[responding to Art. 1 of the Schleitheim Confession]…But I reply, first of all, that infant baptism is not a recent introduction, nor are its origins traceable to the papal church. For I say that it has always been a holy ordinance observed in the Christian church. There is no doctor, however ancient, who does not attest that it has always been observed since the time of the apostles.
I wanted to touch on this point in passing for the sole reason of informing the simple that it is an impudent slander for these fanatics [the Anabaptists] to make others believe that this ancient practice is a recently forged superstition and to feign that it derives from the pope. For the whole ancient church held to infant baptism long before one ever knew about the papacy or had ever heard of the pope.
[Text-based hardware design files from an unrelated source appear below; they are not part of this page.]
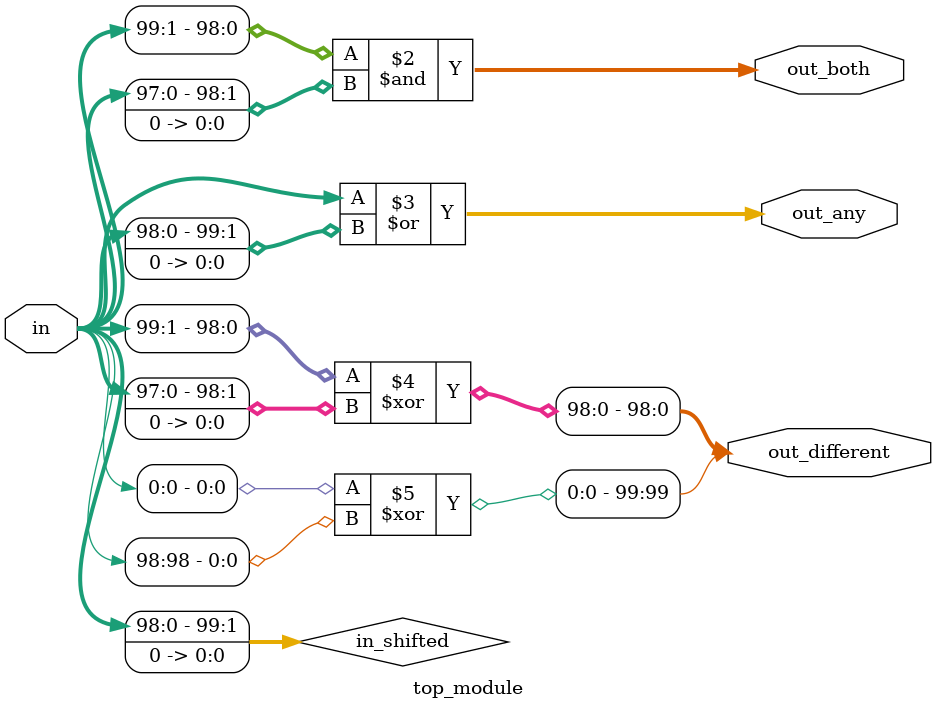
<source format=sv>
module top_module (
    input [99:0] in,
    output [98:0] out_both,
    output [99:0] out_any,
    output [99:0] out_different
);

    wire [99:0] in_shifted;
    assign in_shifted = in << 1;

    assign out_both = in[99:1] & in_shifted[98:0];
    assign out_any = in | in_shifted;
    assign out_different = {in[0] ^ in_shifted[99], in[99:1] ^ in_shifted[98:0]};

endmodule

</source>
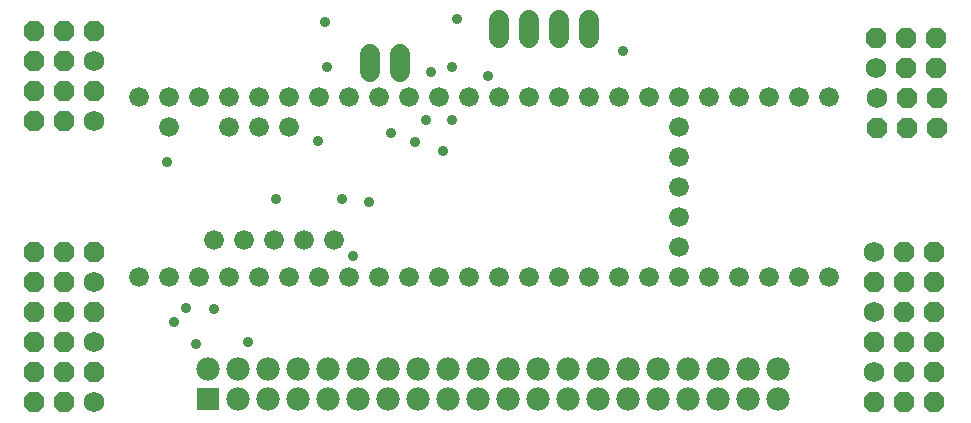
<source format=gbs>
G75*
%MOIN*%
%OFA0B0*%
%FSLAX25Y25*%
%IPPOS*%
%LPD*%
%AMOC8*
5,1,8,0,0,1.08239X$1,22.5*
%
%ADD10R,0.07800X0.07800*%
%ADD11C,0.07800*%
%ADD12C,0.06600*%
%ADD13C,0.06800*%
%ADD14OC8,0.06800*%
%ADD15C,0.06737*%
%ADD16C,0.06800*%
%ADD17C,0.03581*%
D10*
X0069619Y0104331D03*
D11*
X0079619Y0104331D03*
X0089619Y0104331D03*
X0099619Y0104331D03*
X0109619Y0104331D03*
X0119619Y0104331D03*
X0129619Y0104331D03*
X0139619Y0104331D03*
X0149619Y0104331D03*
X0159619Y0104331D03*
X0169619Y0104331D03*
X0179619Y0104331D03*
X0189619Y0104331D03*
X0199619Y0104331D03*
X0209619Y0104331D03*
X0219619Y0104331D03*
X0219619Y0114331D03*
X0209619Y0114331D03*
X0199619Y0114331D03*
X0189619Y0114331D03*
X0179619Y0114331D03*
X0169619Y0114331D03*
X0159619Y0114331D03*
X0149619Y0114331D03*
X0139619Y0114331D03*
X0129619Y0114331D03*
X0119619Y0114331D03*
X0109619Y0114331D03*
X0099619Y0114331D03*
X0089619Y0114331D03*
X0079619Y0114331D03*
X0069619Y0114331D03*
X0229619Y0114331D03*
X0239619Y0114331D03*
X0249619Y0114331D03*
X0259619Y0114331D03*
X0259619Y0104331D03*
X0249619Y0104331D03*
X0239619Y0104331D03*
X0229619Y0104331D03*
D12*
X0226667Y0145000D03*
X0236667Y0145000D03*
X0246667Y0145000D03*
X0256667Y0145000D03*
X0266667Y0145000D03*
X0276667Y0145000D03*
X0226667Y0155000D03*
X0226667Y0165000D03*
X0226667Y0175000D03*
X0226667Y0185000D03*
X0226667Y0195000D03*
X0226667Y0205000D03*
X0236667Y0205000D03*
X0246667Y0205000D03*
X0256667Y0205000D03*
X0266667Y0205000D03*
X0276667Y0205000D03*
X0216667Y0205000D03*
X0206667Y0205000D03*
X0196667Y0205000D03*
X0186667Y0205000D03*
X0176667Y0205000D03*
X0166667Y0205000D03*
X0156667Y0205000D03*
X0146667Y0205000D03*
X0136667Y0205000D03*
X0126667Y0205000D03*
X0116667Y0205000D03*
X0106667Y0205000D03*
X0096667Y0205000D03*
X0086667Y0205000D03*
X0076667Y0205000D03*
X0066667Y0205000D03*
X0056667Y0205000D03*
X0046667Y0205000D03*
X0056667Y0195000D03*
X0076667Y0195000D03*
X0086667Y0195000D03*
X0096667Y0195000D03*
X0101667Y0157500D03*
X0091667Y0157500D03*
X0081667Y0157500D03*
X0071667Y0157500D03*
X0076667Y0145000D03*
X0086667Y0145000D03*
X0096667Y0145000D03*
X0106667Y0145000D03*
X0116667Y0145000D03*
X0126667Y0145000D03*
X0136667Y0145000D03*
X0146667Y0145000D03*
X0156667Y0145000D03*
X0166667Y0145000D03*
X0176667Y0145000D03*
X0186667Y0145000D03*
X0196667Y0145000D03*
X0206667Y0145000D03*
X0216667Y0145000D03*
X0111667Y0157500D03*
X0066667Y0145000D03*
X0056667Y0145000D03*
X0046667Y0145000D03*
D13*
X0031667Y0143500D03*
X0031667Y0123500D03*
X0031667Y0103500D03*
X0031767Y0197000D03*
X0031767Y0217000D03*
X0291667Y0153600D03*
X0291667Y0133500D03*
X0291667Y0113500D03*
X0292567Y0204700D03*
X0292367Y0214700D03*
D14*
X0011667Y0103500D03*
X0021667Y0103500D03*
X0021667Y0113500D03*
X0031667Y0113500D03*
X0021667Y0123500D03*
X0011667Y0123500D03*
X0011667Y0113500D03*
X0011667Y0133500D03*
X0021667Y0133500D03*
X0031667Y0133500D03*
X0021667Y0143500D03*
X0011667Y0143500D03*
X0011667Y0153500D03*
X0021667Y0153500D03*
X0031667Y0153500D03*
X0021767Y0197000D03*
X0011767Y0197000D03*
X0011767Y0207000D03*
X0021767Y0207000D03*
X0031767Y0207000D03*
X0021767Y0217000D03*
X0011767Y0217000D03*
X0011767Y0227000D03*
X0021767Y0227000D03*
X0031767Y0227000D03*
X0291667Y0143600D03*
X0301667Y0143600D03*
X0311667Y0143600D03*
X0311667Y0153600D03*
X0301667Y0153600D03*
X0301667Y0133500D03*
X0311667Y0133500D03*
X0311667Y0123500D03*
X0311667Y0113500D03*
X0311667Y0103500D03*
X0301667Y0103500D03*
X0291667Y0103500D03*
X0301667Y0113500D03*
X0301667Y0123500D03*
X0291667Y0123500D03*
X0292567Y0194700D03*
X0302567Y0194700D03*
X0312567Y0194700D03*
X0312567Y0204700D03*
X0302567Y0204700D03*
X0302367Y0214700D03*
X0312367Y0214700D03*
X0312367Y0224700D03*
X0302367Y0224700D03*
X0292367Y0224700D03*
D15*
X0133667Y0219469D02*
X0133667Y0213531D01*
X0123667Y0213531D02*
X0123667Y0219469D01*
D16*
X0166767Y0224900D02*
X0166767Y0230900D01*
X0176767Y0230900D02*
X0176767Y0224900D01*
X0186767Y0224900D02*
X0186767Y0230900D01*
X0196767Y0230900D02*
X0196767Y0224900D01*
D17*
X0207967Y0220500D03*
X0162867Y0212100D03*
X0150967Y0215200D03*
X0144067Y0213500D03*
X0142167Y0197400D03*
X0138567Y0190100D03*
X0130767Y0193100D03*
X0147867Y0187100D03*
X0150867Y0197500D03*
X0123367Y0170000D03*
X0114263Y0171200D03*
X0092167Y0171200D03*
X0106267Y0190300D03*
X0109167Y0215200D03*
X0108667Y0230200D03*
X0152767Y0231000D03*
X0056067Y0183400D03*
X0118067Y0152200D03*
X0082867Y0123500D03*
X0071767Y0134500D03*
X0062167Y0134700D03*
X0058267Y0130100D03*
X0065667Y0122700D03*
M02*

</source>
Besides, I do not ask antiquity to legitimate anything for us unless it is founded on the Word of God. I know that it is not human custom that gives authority to the sacrament, nor does its efficacy depend on how men regulate it. Let us come, therefore, to the true rule of God, of which we have spoken, that is to say, his Word, which alone ought to hold here.
Their view is that one ought to administer baptism only to those who request it, to those who have made a profession of faith and repented. And thus infant baptism is the invention of man, opposed to the word of God.
In order to prove this they cite the passage from Saint Matthew’s last chapter, where Jesus Christ says to his apostles,”Go and teach all nations, baptizing them in the name of the Father, and of the Son, and of the Holy Spirit.” To which they add this sentence from the 16th chapter of Mark: “Whoever believes and is baptized will be saved.” That to them seems an invincible foundation.
… We see that our Lord acted the same way toward Abraham with regard to circumcision. For before he conferred this sign on him he received him into his covenant and instructed him in his Word.
But we must now note that when a man is received of God into the fellowship of the faithful, the promise of salvation which is given to him is not for him alone but also for his children. For it is said to him: “I am thy God, and the God of thy children after thee.” Therefore the man who has not been received into the covenant of God from his childhood is as a stranger to the church until such time as he is led into faith and repentance by the doctrine of salvation. But at the same time his posterity is also made a part of the family of the church. And for this reason infants of believers are baptized by virtue of this covenant, made with their fathers in their name and to their benefit. Herein, thus, lies the mistake of the poor Anabaptists. For since this doctrine must precede the sacrament, we do not resist it.
John Calvin, Brief Instruction for Arming All the Good Faithful Against the Errors of the Common Sect of the Anabaptists in John Calvin: Treatises Against the Anabaptists and Against the Libertines, trans., Benjamin Wirt Farley (Grand Rapids: Baker, 1982), 44–47.